27 dicembre 1985. È il giorno in cui il terrorismo palestinese colpì per la terza volta il suolo italiano.
La prima fu 17 dicembre 1973 sempre all’aeroporto di Fiumicino provocando la morte di trentaquattro persone e il ferimento di quindici e la seconda il 9 ottobre 1982 fuori la Sinagoga di Roma dove perse la vita Stefano Gaj Taché e vennero ferite trentasette persone.
Esattamente 32 anni fa, alle nove del mattino, quattro terroristi palestinesi entrano nell’atrio dell’aeroporto Leonardo da Vinci, posizionandosi di fronte ai banchi accettazione delle compagnie aeree El Al e Twa.
Poco dopo, il gruppo terroristico cominciò a sparare coi i propri kalashnikov e lanciò bombe a mano sulle persone che stazionavano davanti ai banchi del check-in e nel bar vicino. Le forze dell’ordine italiane e gli addetti alla sicurezza israeliani risposero al fuoco, uccidendo tre attentatori mentre il quarto venne arrestato. Il vile attentato provocò la morte di tredici persone e il ferimento di altre settanta.
Contemporaneamente, il terrorismo palestinese colpì nel medesimo modo l’aeroporto Schwechat di Vienna, provocando tre morti e quaranta feriti.
Per l’attentato di Fiumicino vennero fatte tre rivendicazioni diverse.
Nel pomeriggio di quel tragico 27 dicembre una telefonata alla rete radiofonica spagnola Ser attribuì l’azione all’organizzazione Abu Nidal nella Costa del Sol.
Poi, arrivò la rivendicazione del gruppo Cellule della guerriglia araba a un’agenzia di stampa internazionale a Beirut (per entrambi gli attentati) e infine quella all’Agenzia Ansa di Milano a nome dell’OLP:
“Abbiamo colpito a Roma e a Vienna perché l’Italia tiene prigioniero un nostro capitano”.

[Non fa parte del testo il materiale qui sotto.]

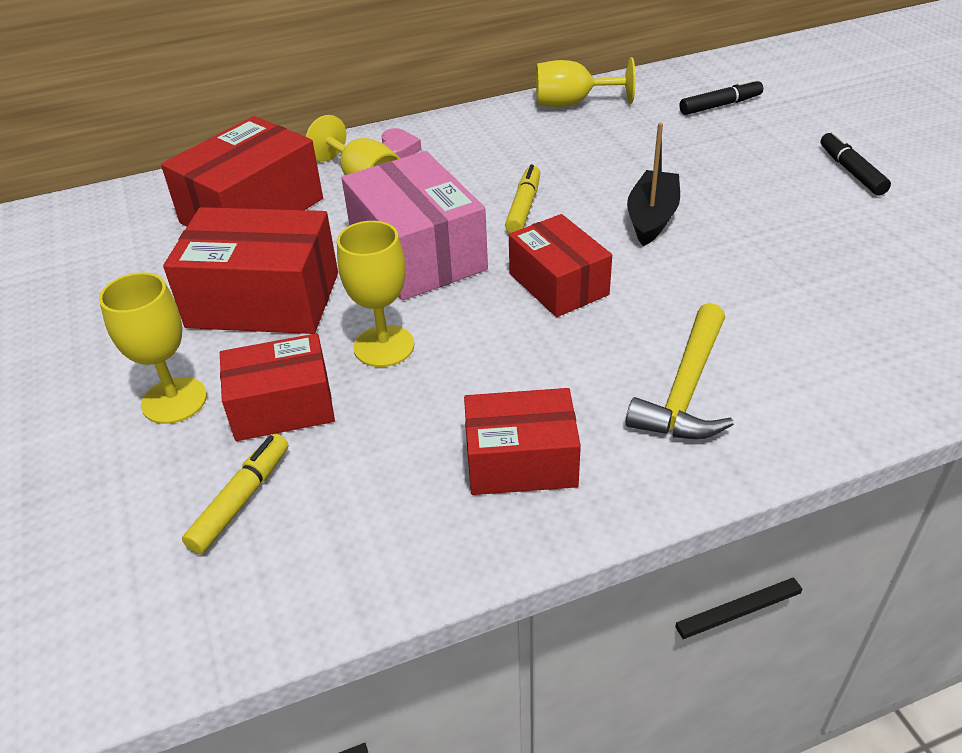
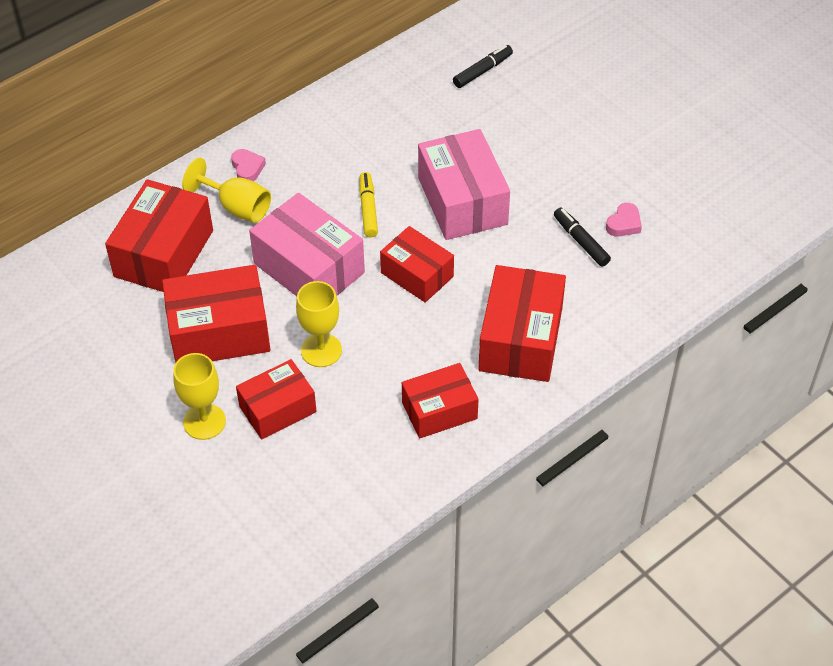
camera: 20 degrees left, 10 degrees up
(241, 500) = (286, 474): yellow marker -> none
(572, 103) = (366, 88): yellow goblet -> none
(652, 217) = (462, 201): black boat -> pink box
(686, 389) = (521, 339): yellow hammer -> red box
(851, 171) = (590, 127): black marker -> black marker (580, 241)
(884, 276) = (624, 224): none -> pink heart

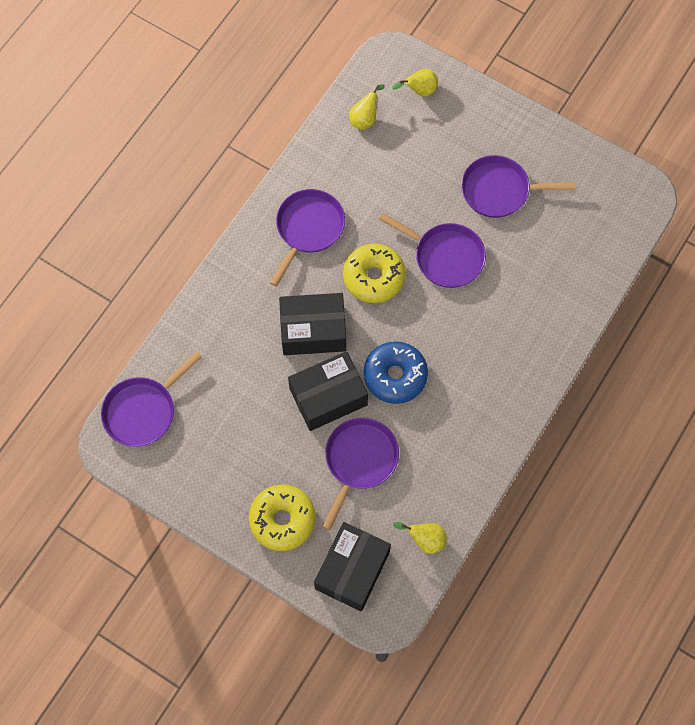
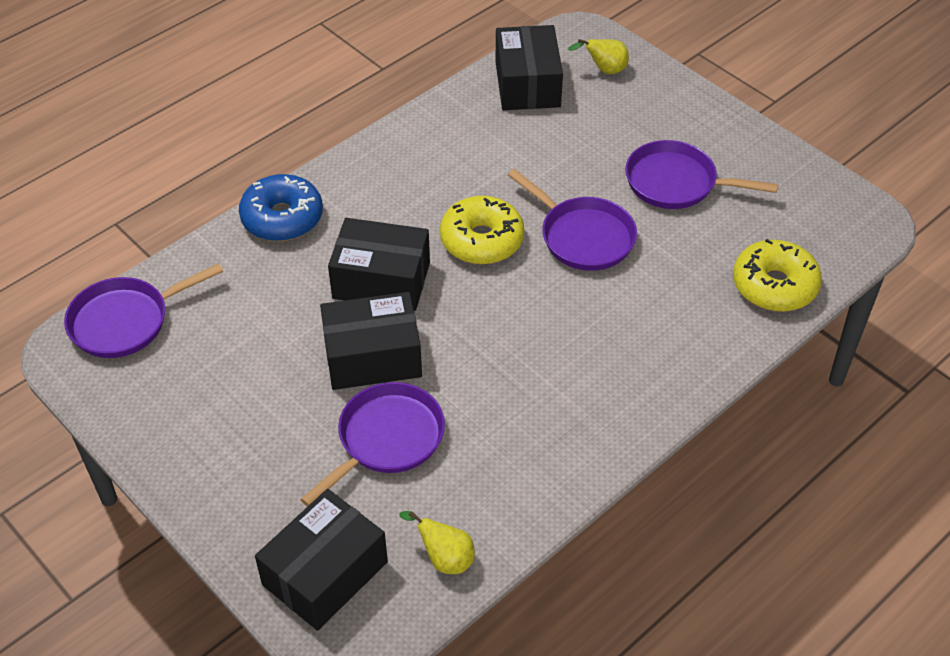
camera: 15 degrees right, 20 degrees down
(282, 520) = (252, 487): yellow donut -> yellow donut (774, 286)
(308, 229) = (416, 176): purple pan -> none
(365, 119) = (527, 84): yellow pear -> black box
(395, 376) = (471, 352): blue donut -> blue donut (282, 218)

Nonostante le altre rivendicazioni, sia l’attentato di Roma che quello di Vienna vennero attribuiti ad Abu Nidal, lo stesso ritenuto responsabile dell’attacco alla Sinagoga Maggiore.
I due gruppi terroristici erano formati da giovani di età compresa dai 20 ai 25 anni che concepirono le azioni come suicida. Giovani che avrebbero potuto vive una vita diversa e più longeva invece di divenire delle macchine di morte.